Final answer:
To simplify 2m⁶n⁴ / (6m⁴)³, we evaluate (6m⁴)³ to get 216m¹², then simplify the expression to get (1/108)m⁻⁶n⁴. Finally, we express m⁻⁶ with a positive exponent to obtain the final answer: n⁴ / (108m⁶).
Step-by-step explanation:
To simplify the given expression 2m⁶n⁴ / (6m⁴)³ with positive exponents, we need to evaluate the denominator and then simplify:
First, we compute the cube of 6m⁴ which is (6³)(m⁴³). This equals 216m¹² since 6 cubed is 216 and when we raise a power to a power, we multiply exponents.
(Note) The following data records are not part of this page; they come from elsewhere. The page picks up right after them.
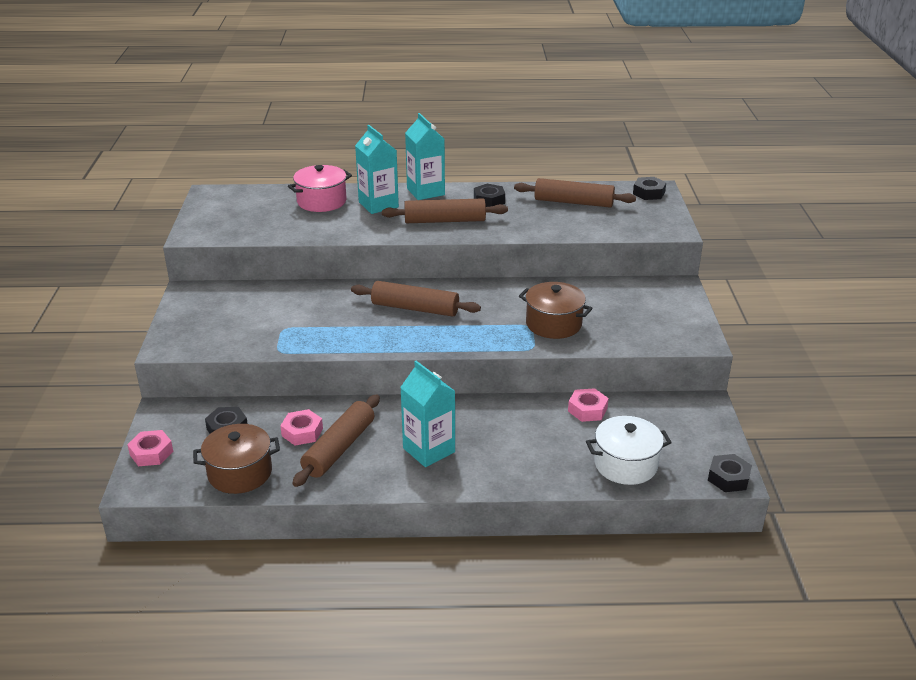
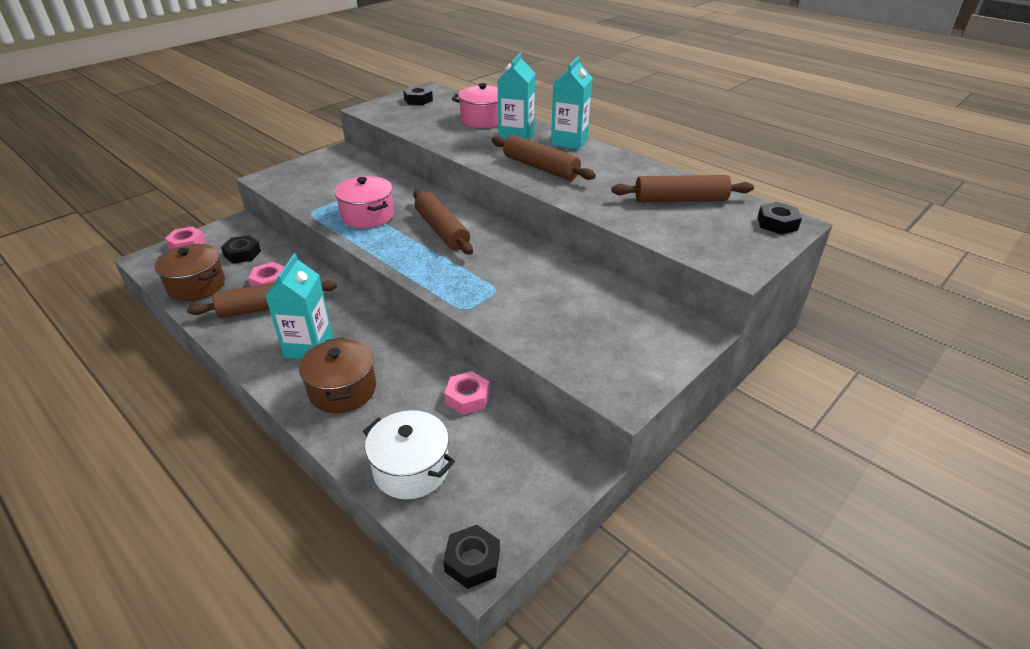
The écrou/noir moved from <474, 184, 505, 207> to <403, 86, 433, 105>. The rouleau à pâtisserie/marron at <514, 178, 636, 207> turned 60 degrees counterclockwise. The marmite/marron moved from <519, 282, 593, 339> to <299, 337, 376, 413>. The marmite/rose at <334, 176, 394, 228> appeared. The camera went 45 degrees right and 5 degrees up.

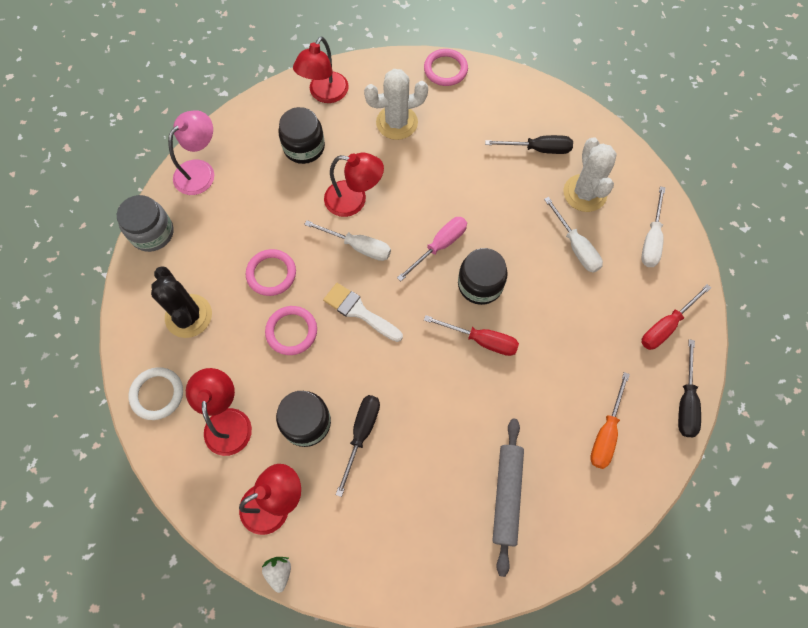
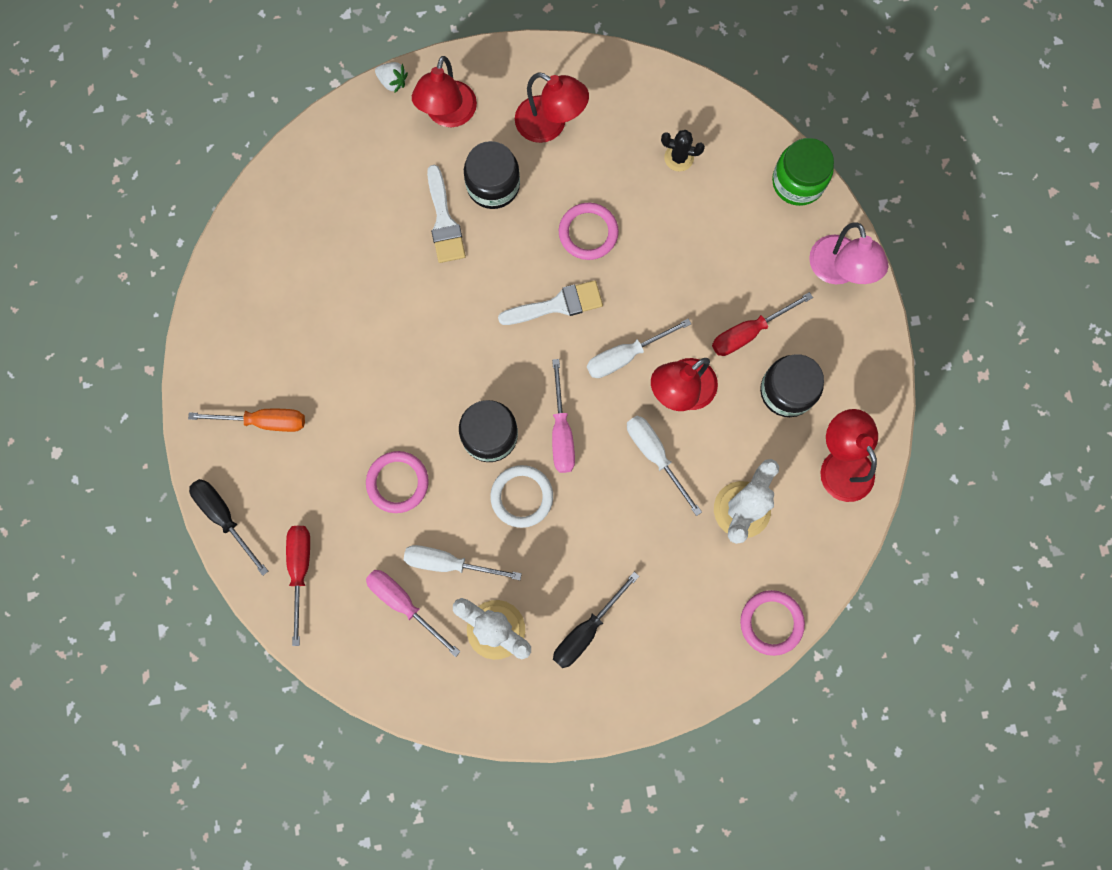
The bocal/gris at <117, 195, 173, 252> became the bocal/vert at <772, 138, 834, 206>. The anneau/blanc moved from <128, 367, 183, 420> to <490, 465, 553, 528>. The cactus/noir at <151, 266, 212, 338> changed to 0.55 times the size. The anneau/rose moved from <246, 249, 296, 296> to <366, 451, 429, 513>. The tournevis/noir at <336, 395, 380, 497> was replaced by the pinceau/blanc at <427, 165, 466, 263>. The tournevis/rouge moved from <424, 315, 519, 356> to <712, 292, 813, 356>. The rouleau à pâtisserie/gris at <492, 419, 524, 577> disappeared. The tournevis/orange at <590, 372, 630, 469> turned 120 degrees clockwise. The tournevis/blanc moved from <641, 186, 665, 267> to <627, 416, 702, 516>. The tournevis/rose at <366, 570, 460, 657> appeared. The camera went 130 degrees right and 10 degrees up.

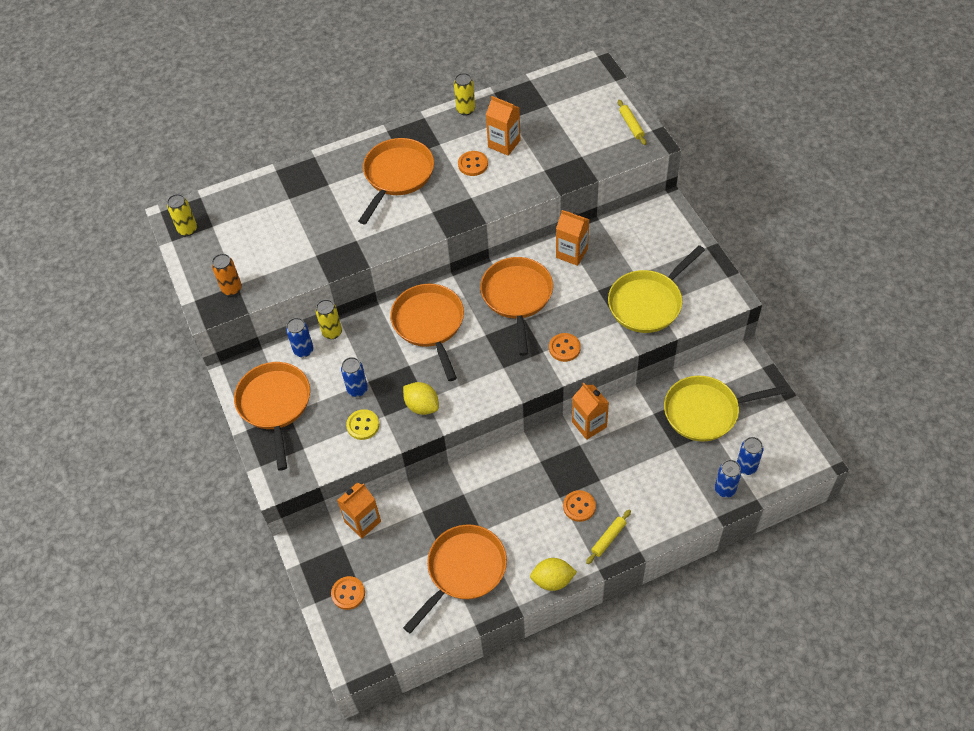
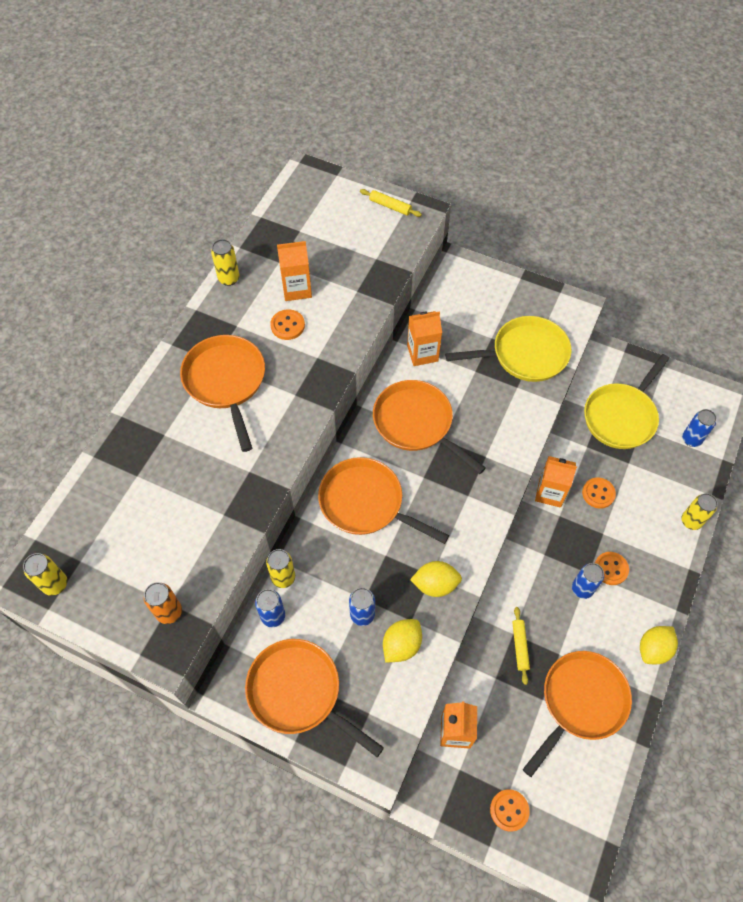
The bouton/jaune at <346, 409, 379, 440> was replaced by the citron/jaune at <383, 619, 422, 662>. The poêle/orange at <403, 525, 507, 634> turned 45 degrees clockwise. The bouton/orange moved from <549, 333, 581, 362> to <582, 477, 616, 509>. The rouleau à pâtisserie/jaune moved from <586, 509, 631, 564> to <512, 607, 530, 685>. The poêle/jaune at <608, 245, 705, 333> turned 105 degrees counterclockwise. The canette/bleu moved from <715, 460, 742, 498> to <572, 563, 604, 599>. The canette/jaune at <681, 493, 718, 530> appeared. The camera went 45 degrees left and 5 degrees up.

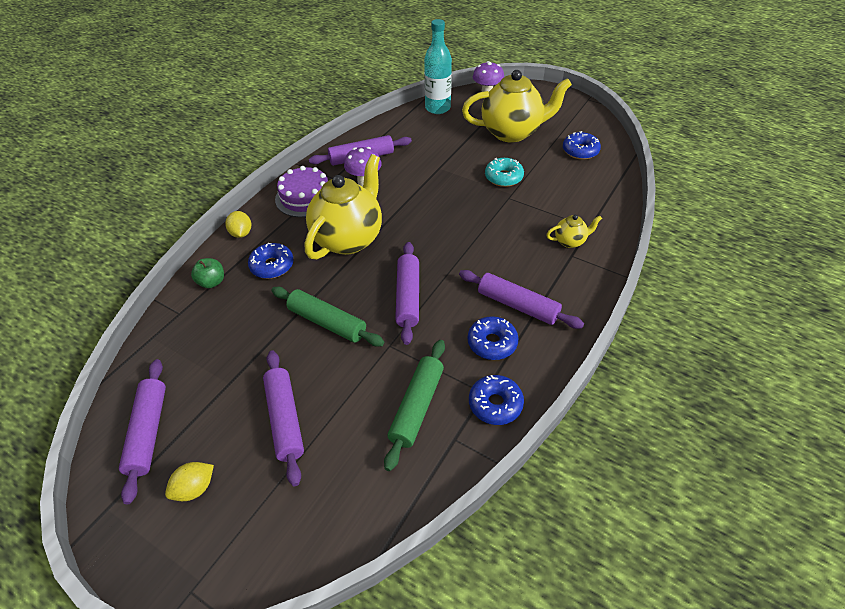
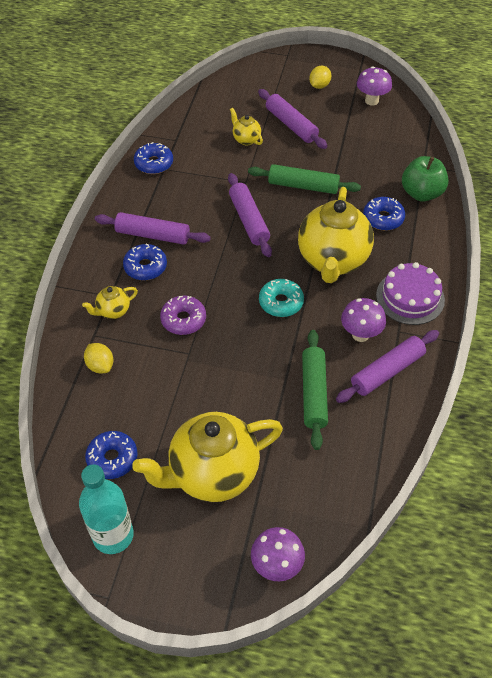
The rouleau à pâtisserie/violet at <119, 359, 166, 504> was replaced by the champignon/violet at <357, 66, 392, 106>. The pomme/vert at <191, 258, 224, 288> changed to 1.64 times the size. The citron/jaune moved from <225, 211, 251, 238> to <84, 343, 113, 373>. The rouleau à pâtisserie/vert moved from <384, 340, 445, 471> to <302, 330, 328, 450>. The bouteille/turquoise moved from <424, 19, 452, 114> to <79, 464, 134, 554>. The beignet/bleu moved from <467, 316, 518, 360> to <123, 244, 167, 280>. The beignet/turquoise moved from <485, 158, 524, 187> to <259, 279, 304, 317>. The beignet/violet at <160, 296, 206, 335> appeared. The théière/jaune at <230, 108, 263, 145> appeared. The camera went 160 degrees right and 5 degrees up.

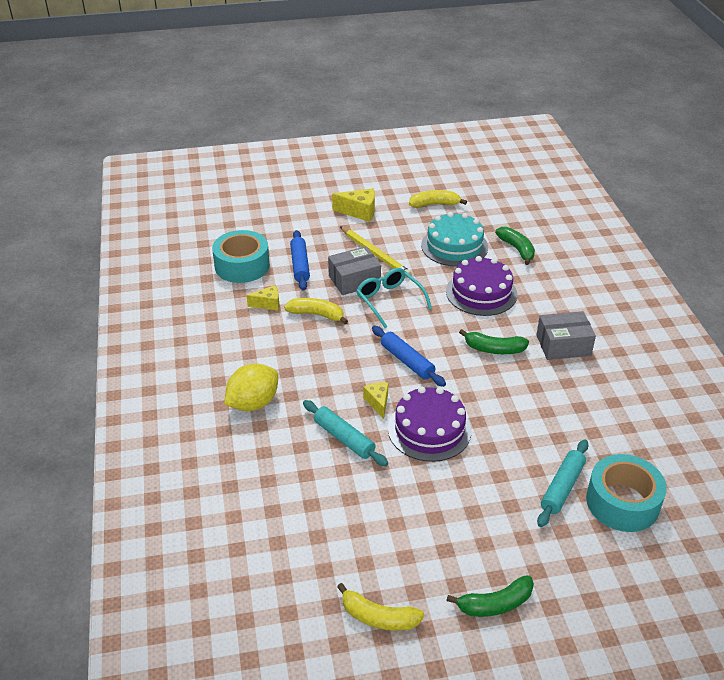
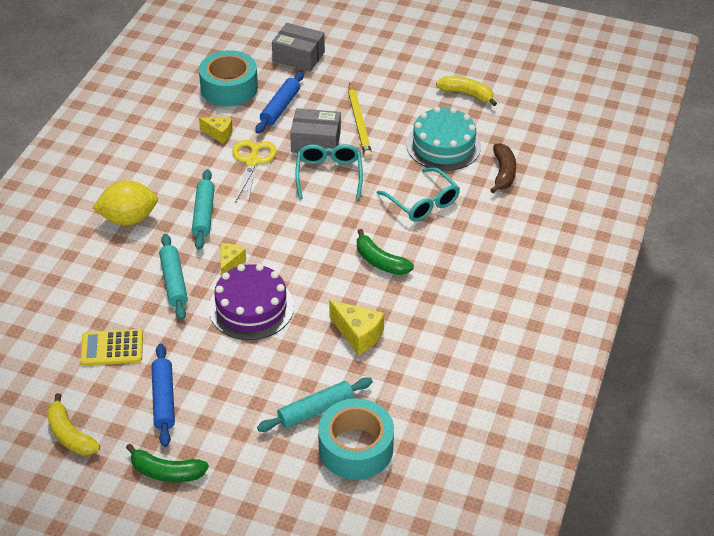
The banane/jaune at <284, 298, 348, 324> was replaced by the ciseaux/jaune at <233, 140, 277, 203>. The fromage/jaune moved from <332, 188, 375, 222> to <329, 300, 385, 355>. The rouleau à pâtisserie/bleu moved from <372, 326, 446, 387> to <152, 343, 175, 447>. The gâteau/violet at <446, 256, 517, 316> was replaced by the lunettes/turquoise at <377, 167, 460, 222>. The banane/vert at <495, 227, 535, 265> became the banane/marron at <490, 143, 516, 193>. The boîte/gris moved from <537, 311, 596, 360> to <272, 23, 325, 72>. The calculatrice/jaune at <80, 329, 143, 366> appeared. The rouleau à pâtisserie/turquoise at <192, 169, 215, 250> appeared. The camera went 30 degrees right and 5 degrees up.

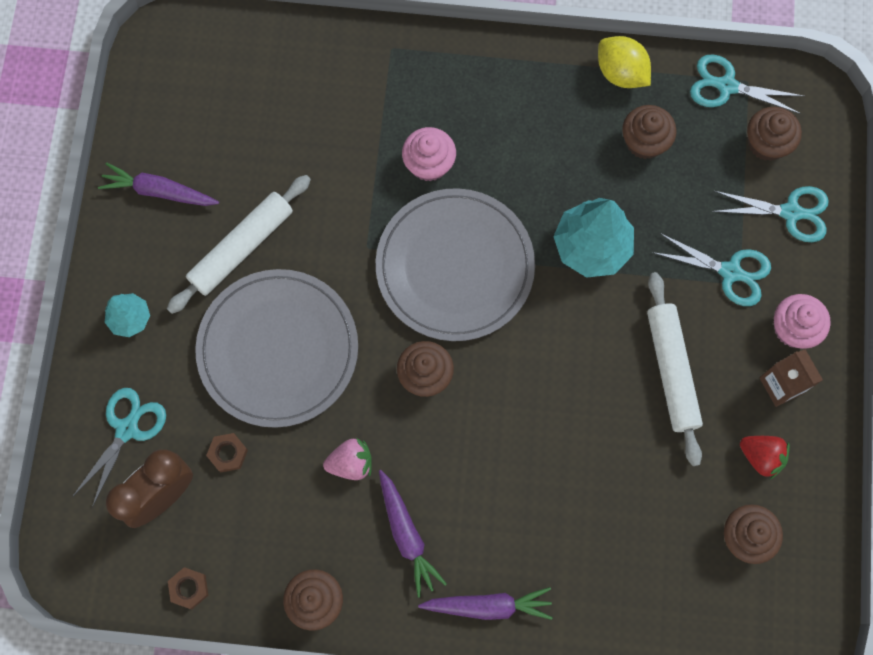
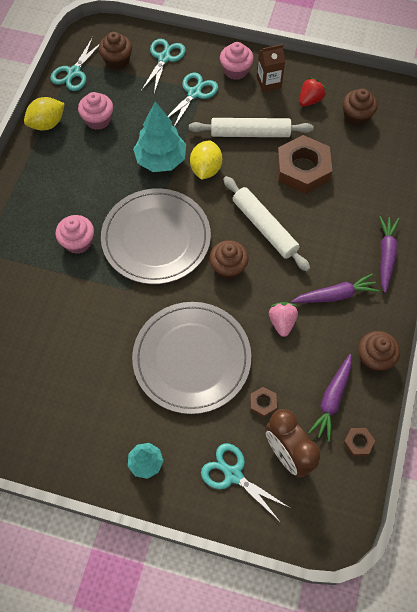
The carotte/violet moved from <98, 163, 219, 206> to <308, 354, 352, 442>. The rouleau à pâtisserie/blanc moved from <167, 175, 311, 314> to <223, 176, 310, 272>. The muffin/marron at <622, 105, 677, 159> became the muffin/rose at <78, 92, 113, 130>. The citron/jaune at <190, 140, 222, 180> appeared. The écrou/marron at <277, 135, 332, 194> appeared. The camera went 80 degrees left and 10 degrees down.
Now our expression looks like this: 2m⁶n⁴ / 216m¹².
To simplify, we divide the coefficients (2/216) and subtract exponents of m, which results in: (1/108)m⁶−¹²n⁴. This further simplifies to (1/108)m⁻⁶n⁴ since 6 - 12 is -6.
Now, to have only positive exponents, we can rewrite m⁻⁶ as 1/m⁶. Thus, the simplified expression with only positive exponents is: (1/108)(1/m⁶)n⁴ or n⁴ / (108m⁶).